(Stored data entries)
--------------------

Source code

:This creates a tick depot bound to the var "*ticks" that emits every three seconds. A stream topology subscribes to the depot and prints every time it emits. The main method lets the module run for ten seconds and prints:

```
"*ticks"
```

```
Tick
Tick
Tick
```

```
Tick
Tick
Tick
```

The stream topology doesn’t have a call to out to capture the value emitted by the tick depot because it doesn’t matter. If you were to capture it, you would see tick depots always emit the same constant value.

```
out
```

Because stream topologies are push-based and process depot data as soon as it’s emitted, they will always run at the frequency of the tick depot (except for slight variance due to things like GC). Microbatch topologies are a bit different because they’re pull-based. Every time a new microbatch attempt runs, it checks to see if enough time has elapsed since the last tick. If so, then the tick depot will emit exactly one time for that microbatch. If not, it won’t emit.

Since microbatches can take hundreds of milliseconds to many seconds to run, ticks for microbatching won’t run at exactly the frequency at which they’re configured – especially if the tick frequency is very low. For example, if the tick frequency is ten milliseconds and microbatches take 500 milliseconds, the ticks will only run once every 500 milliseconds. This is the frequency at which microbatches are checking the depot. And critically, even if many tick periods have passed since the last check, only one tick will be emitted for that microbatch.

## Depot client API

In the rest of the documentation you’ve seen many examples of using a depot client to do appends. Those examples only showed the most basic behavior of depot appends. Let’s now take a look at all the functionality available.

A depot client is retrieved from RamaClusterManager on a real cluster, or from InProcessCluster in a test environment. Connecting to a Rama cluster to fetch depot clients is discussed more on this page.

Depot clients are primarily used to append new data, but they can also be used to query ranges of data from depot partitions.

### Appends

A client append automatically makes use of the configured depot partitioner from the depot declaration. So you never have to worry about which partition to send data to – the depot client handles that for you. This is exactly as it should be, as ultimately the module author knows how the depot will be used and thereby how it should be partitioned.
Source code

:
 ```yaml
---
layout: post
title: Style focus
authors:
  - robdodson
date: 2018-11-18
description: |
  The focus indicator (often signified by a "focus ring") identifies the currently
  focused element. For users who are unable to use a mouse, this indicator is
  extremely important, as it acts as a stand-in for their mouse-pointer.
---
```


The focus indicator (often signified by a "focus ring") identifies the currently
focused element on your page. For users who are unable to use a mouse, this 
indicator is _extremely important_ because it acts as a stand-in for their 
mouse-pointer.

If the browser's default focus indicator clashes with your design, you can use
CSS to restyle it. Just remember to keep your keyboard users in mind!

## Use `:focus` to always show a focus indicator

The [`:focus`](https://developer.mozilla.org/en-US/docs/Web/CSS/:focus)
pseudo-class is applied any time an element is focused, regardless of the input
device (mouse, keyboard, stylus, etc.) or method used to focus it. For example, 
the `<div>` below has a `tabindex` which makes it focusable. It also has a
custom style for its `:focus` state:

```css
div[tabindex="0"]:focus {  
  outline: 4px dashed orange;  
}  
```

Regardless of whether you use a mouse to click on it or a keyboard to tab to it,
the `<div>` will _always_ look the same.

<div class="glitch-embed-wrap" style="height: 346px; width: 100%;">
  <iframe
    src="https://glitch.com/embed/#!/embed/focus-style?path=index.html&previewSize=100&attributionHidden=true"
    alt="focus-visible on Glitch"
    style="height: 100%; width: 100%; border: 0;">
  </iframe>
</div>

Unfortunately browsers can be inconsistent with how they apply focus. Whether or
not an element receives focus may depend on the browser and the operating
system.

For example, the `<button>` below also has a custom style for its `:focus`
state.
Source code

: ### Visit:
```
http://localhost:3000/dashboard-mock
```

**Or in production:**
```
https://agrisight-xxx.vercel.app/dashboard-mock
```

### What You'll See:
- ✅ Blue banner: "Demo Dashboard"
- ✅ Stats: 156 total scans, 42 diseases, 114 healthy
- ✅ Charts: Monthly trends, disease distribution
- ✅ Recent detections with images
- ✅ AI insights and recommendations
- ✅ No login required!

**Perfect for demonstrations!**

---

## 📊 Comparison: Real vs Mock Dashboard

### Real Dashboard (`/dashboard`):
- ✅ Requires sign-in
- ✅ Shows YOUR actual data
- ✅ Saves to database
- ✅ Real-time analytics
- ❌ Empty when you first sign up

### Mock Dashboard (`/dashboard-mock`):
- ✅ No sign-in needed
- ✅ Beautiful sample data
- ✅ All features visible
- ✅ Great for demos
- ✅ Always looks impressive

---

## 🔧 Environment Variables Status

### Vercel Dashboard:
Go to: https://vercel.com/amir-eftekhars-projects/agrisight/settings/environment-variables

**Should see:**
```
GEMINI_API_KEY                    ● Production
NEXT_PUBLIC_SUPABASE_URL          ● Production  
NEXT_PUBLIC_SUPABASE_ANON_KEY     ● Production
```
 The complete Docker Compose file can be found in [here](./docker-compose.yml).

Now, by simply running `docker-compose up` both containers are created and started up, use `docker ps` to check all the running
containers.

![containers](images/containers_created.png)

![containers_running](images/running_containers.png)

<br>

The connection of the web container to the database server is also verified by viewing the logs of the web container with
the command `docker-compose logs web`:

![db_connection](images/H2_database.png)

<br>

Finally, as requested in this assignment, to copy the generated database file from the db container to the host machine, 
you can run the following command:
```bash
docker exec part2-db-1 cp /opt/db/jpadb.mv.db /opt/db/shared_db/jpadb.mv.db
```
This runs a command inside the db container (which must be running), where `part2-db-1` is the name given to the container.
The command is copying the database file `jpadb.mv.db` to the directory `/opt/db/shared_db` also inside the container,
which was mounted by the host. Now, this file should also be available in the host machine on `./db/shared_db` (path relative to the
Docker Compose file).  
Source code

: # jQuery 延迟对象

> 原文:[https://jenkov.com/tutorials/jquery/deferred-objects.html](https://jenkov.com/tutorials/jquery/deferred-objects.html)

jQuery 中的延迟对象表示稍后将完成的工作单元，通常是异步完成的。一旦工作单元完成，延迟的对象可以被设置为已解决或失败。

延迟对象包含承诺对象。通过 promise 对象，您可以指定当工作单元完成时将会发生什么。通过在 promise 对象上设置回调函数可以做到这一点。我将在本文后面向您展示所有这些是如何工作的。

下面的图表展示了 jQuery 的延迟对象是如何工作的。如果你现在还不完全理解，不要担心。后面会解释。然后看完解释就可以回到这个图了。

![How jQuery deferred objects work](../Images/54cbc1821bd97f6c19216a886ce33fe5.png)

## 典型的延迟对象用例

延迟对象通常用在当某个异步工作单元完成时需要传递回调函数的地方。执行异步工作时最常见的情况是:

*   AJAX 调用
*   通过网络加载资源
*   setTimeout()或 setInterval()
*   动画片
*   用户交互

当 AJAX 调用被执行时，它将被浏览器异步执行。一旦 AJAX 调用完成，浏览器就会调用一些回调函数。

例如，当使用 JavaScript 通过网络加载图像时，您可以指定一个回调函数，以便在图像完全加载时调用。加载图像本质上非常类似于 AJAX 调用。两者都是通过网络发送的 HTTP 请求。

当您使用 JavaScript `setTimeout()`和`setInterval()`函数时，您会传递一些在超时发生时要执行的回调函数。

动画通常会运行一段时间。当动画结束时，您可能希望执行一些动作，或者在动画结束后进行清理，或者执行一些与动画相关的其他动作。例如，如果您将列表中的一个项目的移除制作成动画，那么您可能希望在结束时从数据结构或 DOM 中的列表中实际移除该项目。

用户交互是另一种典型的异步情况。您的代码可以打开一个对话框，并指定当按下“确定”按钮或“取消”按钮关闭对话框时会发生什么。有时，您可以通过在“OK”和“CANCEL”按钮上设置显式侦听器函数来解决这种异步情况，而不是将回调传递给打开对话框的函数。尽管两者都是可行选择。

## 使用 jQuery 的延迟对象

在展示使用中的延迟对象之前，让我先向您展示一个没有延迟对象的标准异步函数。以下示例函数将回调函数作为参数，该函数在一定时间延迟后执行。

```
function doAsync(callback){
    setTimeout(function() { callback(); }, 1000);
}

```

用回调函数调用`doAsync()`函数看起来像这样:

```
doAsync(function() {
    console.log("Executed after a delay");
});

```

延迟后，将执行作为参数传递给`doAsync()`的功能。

--------------------

Those lines of the records that contain the string "visible" should be identified and copied.

    alt="focus-visible on Glitch"
- ✅ All features visible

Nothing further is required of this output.